Despite the stigma attached to them, dingbats are inhabited by a diverse populace who end up living there as a consequence of any number of circumstances. Some are there as a temporary situation, until superior housing opens up or becomes affordable, and some live in dingbats for years on end. In cities like Vancouver, B.C., however, there is little stigma attached to dingbat living, as the dingbat is present in almost all neighbourhoods of the city regardless of their general socioeconomic class.
Writer Gary Indiana says of L.A. dingbats,
" are not so much déclassé or redolent of actual poverty as they are an architecture of transience, of three-month leases or month-to-month rentals, in some ways ideal for the dicey professions so many Angelenos follow: illegal hair salons, "therapeutic massage" and a spectrum of feast-or-famine jobs in the entertainment industry, from acting to video editing. One can move from dingbat to dingbat on an income scale that slides up and down, and the very flimsiness of these buildings, which are usually supported on stilts on at least one side to make room for carports, encourages the idea that residing in one is invariably temporary, that the people inside are waiting to bottom out and segue to a Skid Row hotel, hoping for the right Richard Neutra to come on the market or looking for something in between—a guesthouse in the hills, a Silver Lake triplex with a long-term lease, a bungalow in Atwater Village."

Demolition and preservation efforts

Their bare architecture and boxy appearance mean that dingbats are considered an eyesore and a demolition target in many towns. A city plan for Sarasota, Florida adopted in 2000 included a gallery of buildings found in the city, with only the dingbat being pointed out as an "undesirable" building type. Similarly, in 1999, the northern California city of El Cerrito published a master plan in which "Older 'stucco box' apartment buildings will be replaced with more up-to-date and better quality apartments and condominiums." Dingbats are decried by many urban planners due to their relatively lower densities and large parking areas, which reduces the attractiveness and usefulness of street-level pedestrian space.
One design magazine states that, "The construction of one dingbat on a street of elegant rowhouses is enough to send property values plummeting," and subsequently calls for more form-based codes, a type of building-design ordinance that distinguishes between the aesthetic value of dingbats and rowhouses.
In 2016, authors Thurman Grant and Joshua G. Stein, in conjunction with the Los Angeles Forum for Architecture and Urban Design, published the book Dingbat 2.0: The Iconic Los Angeles Apartment as Projection of a Metropolis that details the historical, sociological, and architectural importance of the dingbats in Los Angeles. Grant argues that the dingbat “can be considered an icon of the 20th century, in all its kitschy glory", and that demolishing the buildings would remove an essential part of Los Angeles history.

Seismic vulnerability

The columns used to hold up dingbat-style and soft-story buildings have been identified as vulnerable to collapse during earthquakes. During the 1994 Northridge earthquake in Los Angeles, 200 soft-story residential buildings collapsed.

Dingbats in popular culture

Photographer Lesley Marlene Siegel has been documenting the Southern California dingbat in photos since the 1990s. Her catalog now comprises over 2,300 images and culminated in a 2003 solo show called "Apartment Living Is Great". Another Los Angeles artist, Clive Piercy, published a 480-image photography book the same year, entitled Pretty Vacant: The Los Angeles Dingbat Observed.
In the 1998 film The Slums of Beverly Hills, teenager Viv laments that her family is constantly moving from one dingbat to another. "Casa Bella", she says, surveying the stucco facade of a building the family is moving into, "another dingbat—that's what they're called. Dingbats. Two-story apartment buildings featuring cheap rents and fancy names. They promise the good life but never deliver."

→ What you will do
**a.** From the passage on dingbat apartment buildings, output the text between "In 2016, authors" and "Los Angeles history.", inclusive.
**b.** Based on the passage on dingbat apartment buildings, state whether each statement agrees with it, answering yes or no and quoting the words that decide it: (i) Sarasota's city plan singled out the dingbat as an undesirable building type; (ii) three hundred soft-story residential buildings collapsed during the 1994 Northridge earthquake; (iii) Clive Piercy's photography book contains 480 images.

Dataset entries
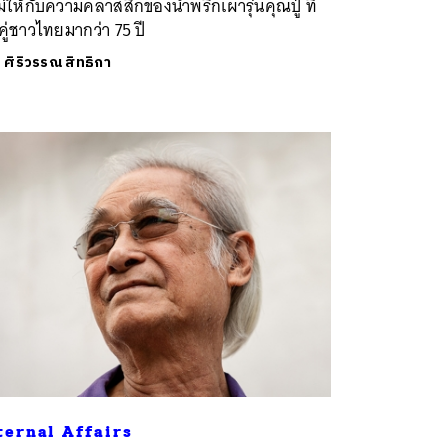
่ให้กับความคลาสสิกของน้ำพริกเผารุ่นคุณปู่ ที่
่คู่ชาวไทยมากว่า 75 ปี
ย
ศิริวรรณ สิทธิกา
ternal Affairs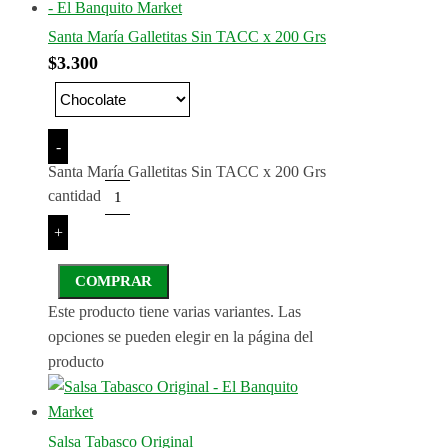
Santa María Galletitas Sin TACC x 200 Grs
$
3.300
-
Santa María Galletitas Sin TACC x 200 Grs
cantidad
+
COMPRAR
Este producto tiene varias variantes. Las
opciones se pueden elegir en la página del
producto
Salsa Tabasco Original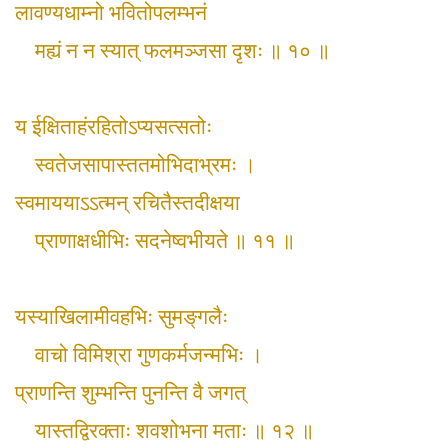
लावण्यधाम्नो भवितोपलम्भनं
मह्यं न न स्यात् फलमञ्जसा दृशः ॥ १० ॥
य ईक्षिताहंरहितोऽप्यसत्सतोः
स्वतेजसापास्ततमोभिदाभ्रमः ।
स्वमाययाऽऽत्मन् रचितैस्तदीक्षया
प्राणाक्षधीभिः सदनेष्वभीयते ॥ ११ ॥
यस्याखिलामीवहभिः सुमङ्‌गलैः
वाचो विमिश्रा गुणकर्मजन्मभिः ।
प्राणन्ति शुम्भन्ति पुनन्ति वै जगत्
यास्तद्विरक्ताः शवशोभना मताः ॥ १२ ॥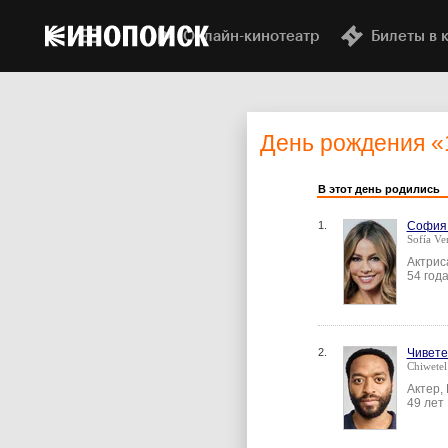
Онлайн-кинотеатр
Билеты в 
День рождения
«
В этот день родились
1.
София
Sofía Ve
Актрис
54 год
2.
Чивет
Chiwetel
Актер,
49 лет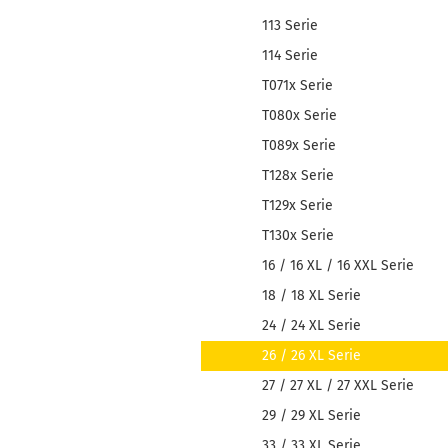
113 Serie
114 Serie
T071x Serie
T080x Serie
T089x Serie
T128x Serie
T129x Serie
T130x Serie
16 / 16 XL / 16 XXL Serie
18 / 18 XL Serie
24 / 24 XL Serie
26 / 26 XL Serie
27 / 27 XL / 27 XXL Serie
29 / 29 XL Serie
33 / 33 XL Serie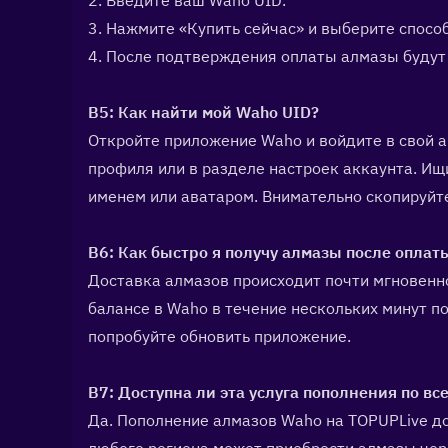
2. Введите ваш Waho UID.
3. Нажмите «Купить сейчас» и выберите спосо
4. После подтверждения оплаты алмазы будут
В5: Как найти мой Waho UID?  
Откройте приложение Waho и войдите в свой а
профиля или в разделе настроек аккаунта. Ищ
именем или аватаром. Внимательно скопируйт
В6: Как быстро я получу алмазы после оплаты
Доставка алмазов происходит почти мгновенно
балансе в Waho в течение нескольких минут по
попробуйте обновить приложение.
В7: Доступна ли эта услуга пополнения по все
Да. Пополнение алмазов Waho на TOPUPLive до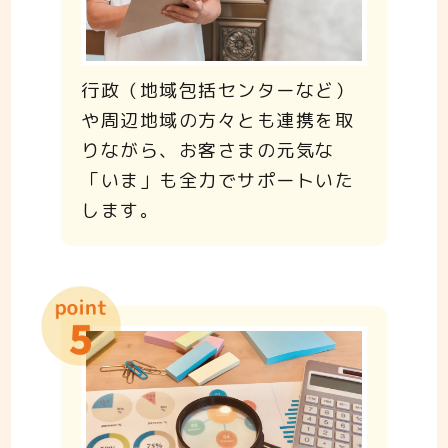
行政（地域包括センターなど）
や周辺地域の方々とも連携を取
りながら、お客さまの元気な
「いま」も全力でサポートいた
します。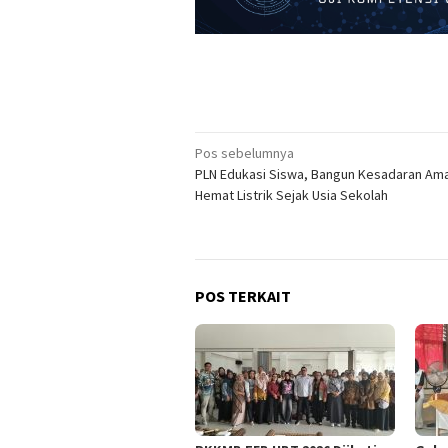
Navigasi
Pos sebelumnya
PLN Edukasi Siswa, Bangun Kesadaran Am
pos
Hemat Listrik Sejak Usia Sekolah
POS TERKAIT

→ Answers to the tasks
**a.**
In 2016, authors Thurman Grant and Joshua G. Stein, in conjunction with the Los Angeles Forum for Architecture and Urban Design, published the book Dingbat 2.0: The Iconic Los Angeles Apartment as Projection of a Metropolis that details the historical, sociological, and architectural importance of the dingbats in Los Angeles. Grant argues that the dingbat “can be considered an icon of the 20th century, in all its kitschy glory", and that demolishing the buildings would remove an essential part of Los Angeles history.

**b.**
(i) Yes: "A city plan for Sarasota, Florida adopted in 2000 included a gallery of buildings found in the city, with only the dingbat being pointed out as an "undesirable" building type."
(ii) No: "During the 1994 Northridge earthquake in Los Angeles, 200 soft-story residential buildings collapsed."
(iii) Yes: "Clive Piercy, published a 480-image photography book the same year"